“Would it not,” I asked, “be a wiser and more agreeable inducement, if you could assure the returning landlord that his plans of improvement would not be disturbed by an injection of lead into his brain? At all events, I think, we shall see shortly what resident men can do. The estates, which absenteeism, as much as anything, has encumbered and finally estranged, will be occupied, to a great extent, by their new owners:—will these ever make Paddy industrious?”
“Sure,” he answered, “we'll be the grandest nation upon earth, the moment we get a taste of encouragement. Meanwhile I'll concede, that we're a trifle awkward to manage, and, when we're not famished by dearth of food, nor depressed by a drought of whiskey, that we're mighty fond of a scrimmage. And you'll allow, I take it, that no men fight in a gentaler form than we do: your Irish regiments have done you good service on the battle-field, to say nothing of our having supplied you with the grandest warrior of your history. And long may we fight, side by side, and keep out of all hot water, but this,” and he touched my glass with his own, and sang with a voice so pliable and mellow, that even the knight of the surly shoulders,—whom we also named Thersites, described by Homer as “the ugliest chap of all who came to Troy,”—smiled and nodded in accompaniment,—
“O quam bonum est!
O quam jucundum est!
Poculis fraternis gaudere!”
And so we became, as Dennis O'Shaughnessy 1 bids, the “sextons to animosity and care;” and having buried them decently, were going to bed, when dulcet notes from a musical instrument, which the performer thereupon alluded to as his “feelute,” and which was joyously warbling an Irish jig, attracted us to the kitchen. And what mortal man “that hadn't wooden legs,” could see blushing Biddy Joyce footing it merrily, and not feel himself as irresistibly disposed to dance, as a nigger when he hears a fiddle? In thirty seconds Frank and I were involved in a series of such swift, untiring saltations, as the world hath not seen, since Mevelava, the Dervish, danced for four days to the flute of Hamsa!
When we awoke the next morning (Sunday), “the richest cloudland in Europe,” as Kohl terms Ireland, was investing such abundance of its surplus capital in the lakes and mountains of Connamara, that it was impossible to leave our inn; and as difference of creed unhappily prevented a common service, every man became his own priest, and every bed-room an oratory. My friend, the Irish graduate, played some most solemn and impressive music, including the “Cujus Animam,” from the Stabat Mater, upon a Concertina, which now breathed forth notes sweet and clear, like a flute, and anon was grand and organ-like.
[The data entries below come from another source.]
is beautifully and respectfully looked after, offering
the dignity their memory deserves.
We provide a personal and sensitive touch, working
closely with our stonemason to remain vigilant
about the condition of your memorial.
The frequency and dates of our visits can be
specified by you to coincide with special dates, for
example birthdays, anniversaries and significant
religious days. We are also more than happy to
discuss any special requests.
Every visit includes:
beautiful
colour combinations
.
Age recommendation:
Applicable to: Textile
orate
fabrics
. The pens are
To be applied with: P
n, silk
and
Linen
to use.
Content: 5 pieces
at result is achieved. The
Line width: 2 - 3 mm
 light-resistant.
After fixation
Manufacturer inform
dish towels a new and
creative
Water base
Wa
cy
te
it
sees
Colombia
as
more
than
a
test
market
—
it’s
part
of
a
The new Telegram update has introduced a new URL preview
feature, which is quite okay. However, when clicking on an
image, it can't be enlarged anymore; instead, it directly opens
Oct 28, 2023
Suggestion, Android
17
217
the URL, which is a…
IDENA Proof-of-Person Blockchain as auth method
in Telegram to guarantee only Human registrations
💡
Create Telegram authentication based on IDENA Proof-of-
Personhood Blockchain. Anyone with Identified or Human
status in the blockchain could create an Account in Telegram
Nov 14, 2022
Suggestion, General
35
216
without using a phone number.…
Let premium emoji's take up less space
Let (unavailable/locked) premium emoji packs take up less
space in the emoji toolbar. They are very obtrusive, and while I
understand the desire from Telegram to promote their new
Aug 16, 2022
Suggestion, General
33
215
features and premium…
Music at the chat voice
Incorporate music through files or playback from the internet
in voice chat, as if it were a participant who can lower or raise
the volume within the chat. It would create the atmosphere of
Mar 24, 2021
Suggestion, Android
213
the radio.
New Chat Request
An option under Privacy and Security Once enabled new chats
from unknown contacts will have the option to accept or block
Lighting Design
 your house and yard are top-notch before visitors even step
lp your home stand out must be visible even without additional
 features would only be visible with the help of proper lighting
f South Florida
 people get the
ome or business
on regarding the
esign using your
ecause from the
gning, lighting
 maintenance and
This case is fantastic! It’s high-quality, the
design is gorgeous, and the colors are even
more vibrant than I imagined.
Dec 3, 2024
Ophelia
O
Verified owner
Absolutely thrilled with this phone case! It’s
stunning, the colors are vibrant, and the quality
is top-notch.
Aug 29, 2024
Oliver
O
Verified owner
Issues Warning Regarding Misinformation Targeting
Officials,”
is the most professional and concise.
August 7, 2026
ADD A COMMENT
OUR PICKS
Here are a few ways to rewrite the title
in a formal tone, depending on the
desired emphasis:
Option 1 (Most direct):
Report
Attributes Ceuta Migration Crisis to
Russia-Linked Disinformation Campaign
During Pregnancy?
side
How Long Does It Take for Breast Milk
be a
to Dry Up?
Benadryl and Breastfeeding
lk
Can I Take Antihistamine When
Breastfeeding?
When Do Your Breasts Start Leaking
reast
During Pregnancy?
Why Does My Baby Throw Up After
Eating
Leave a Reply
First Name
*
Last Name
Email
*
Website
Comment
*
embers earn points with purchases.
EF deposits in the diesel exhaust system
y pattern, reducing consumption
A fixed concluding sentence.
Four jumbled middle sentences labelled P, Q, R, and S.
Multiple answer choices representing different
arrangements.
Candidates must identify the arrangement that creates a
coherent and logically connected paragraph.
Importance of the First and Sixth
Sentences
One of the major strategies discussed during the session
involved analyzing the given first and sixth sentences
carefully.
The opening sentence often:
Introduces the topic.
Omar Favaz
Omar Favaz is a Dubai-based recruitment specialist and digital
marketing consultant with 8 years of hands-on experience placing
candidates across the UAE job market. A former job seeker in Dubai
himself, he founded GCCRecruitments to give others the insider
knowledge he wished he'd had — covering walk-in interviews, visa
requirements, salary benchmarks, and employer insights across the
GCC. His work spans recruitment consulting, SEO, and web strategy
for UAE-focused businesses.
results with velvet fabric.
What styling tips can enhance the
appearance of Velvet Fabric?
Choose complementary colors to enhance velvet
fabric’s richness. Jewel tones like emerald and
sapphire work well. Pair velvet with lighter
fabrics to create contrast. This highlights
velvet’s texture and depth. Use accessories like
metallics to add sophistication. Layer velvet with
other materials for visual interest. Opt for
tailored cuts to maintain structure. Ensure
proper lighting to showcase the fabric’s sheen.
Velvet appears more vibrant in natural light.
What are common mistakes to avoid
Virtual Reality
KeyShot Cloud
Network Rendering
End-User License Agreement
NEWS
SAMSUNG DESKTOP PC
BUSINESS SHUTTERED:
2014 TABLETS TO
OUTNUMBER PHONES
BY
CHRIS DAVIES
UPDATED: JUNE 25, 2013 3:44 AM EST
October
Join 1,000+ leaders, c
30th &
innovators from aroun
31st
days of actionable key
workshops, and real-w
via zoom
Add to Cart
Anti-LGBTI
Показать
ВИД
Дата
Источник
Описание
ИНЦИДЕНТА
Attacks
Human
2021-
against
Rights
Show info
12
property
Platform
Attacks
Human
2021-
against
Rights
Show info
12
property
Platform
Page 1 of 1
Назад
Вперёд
At a later period, a perfume, which, at first, I supposed to be incense, issued from his dormitory; but it ultimately resolved itself into Latakia.
At last, the clouds began to break, and the grand old mountains to emerge from the mist, like the scenery in a dissolving view; the sunlight seemed to reach one's heart; and we sallied forth for a walk, the Irishman, Frank, and I, as happy as bees on the first warm day of spring, or as the gallant Kane, when, after a long Arctic winter, he saw the sun shine once more, and felt “as though he were bathing in perfumed waters.” The conversation, as we strolled towards Letter-Frack, was theological and brisk. Paddy said that “our Church resembled a branch broken from the Vine, withering and moribund from inanition;” and we affirmed that “his Church was like a tree unpruned, all leaves, and no fruit.” Then he pretended to have heard that Mr. Spurgeon had refused the See of Canterbury, and that Lord Shaftesbury was bringing in a Bill to abolish the Apostles' Creed. “You miscellaneous Christians,” he said, “will shortly have nothing to believe in common, unless it be—Dr. Cumming!”
“And you, magnificent Christians,” I rejoined, “who, by the way, have had your rival Popes, and still have divisions among you, you have already got more to believe than Scripture, tradition, or common sense acknowledge. As to our being 'miscellaneous,' we churchmen have no communion with the sects, though you delight to identify us with them, and though some disloyal teachers among us may 'apply the call of dissent to their own lost sheep, and tinkle back their old women by sounding the brass of the Methodists,' 1 our Church, unswerving, still maintains the old, catholic faith, and earnestly entreats deliverance from all false doctrine, heresy, and schism.”
1 Horace Walpole.
And so we went on, strophe, and antistrophe, with an occasional epode from Frank (who kindly applauded both parties, encouraging us, more liberally than respectfully, with “Bravo Babylon!” “Now heretic!” and the like), and only arrived at unanimity, when it was proposed that we should return and dine.
Our host, Mr. Duncan, told us this evening, with other very interesting details, concerning the Famine of 1847, how that, at a public meeting in the neighbourhood, he had said, somewhat incautiously, that rather than the people should starve, they might take his sheep from the hills; and how that, when want and hunger increased, they kept in remembrance his generous words, and, taking advantage, like Macbeth, of “the unguarded Duncan,” turned ninety of his sheep into mutton.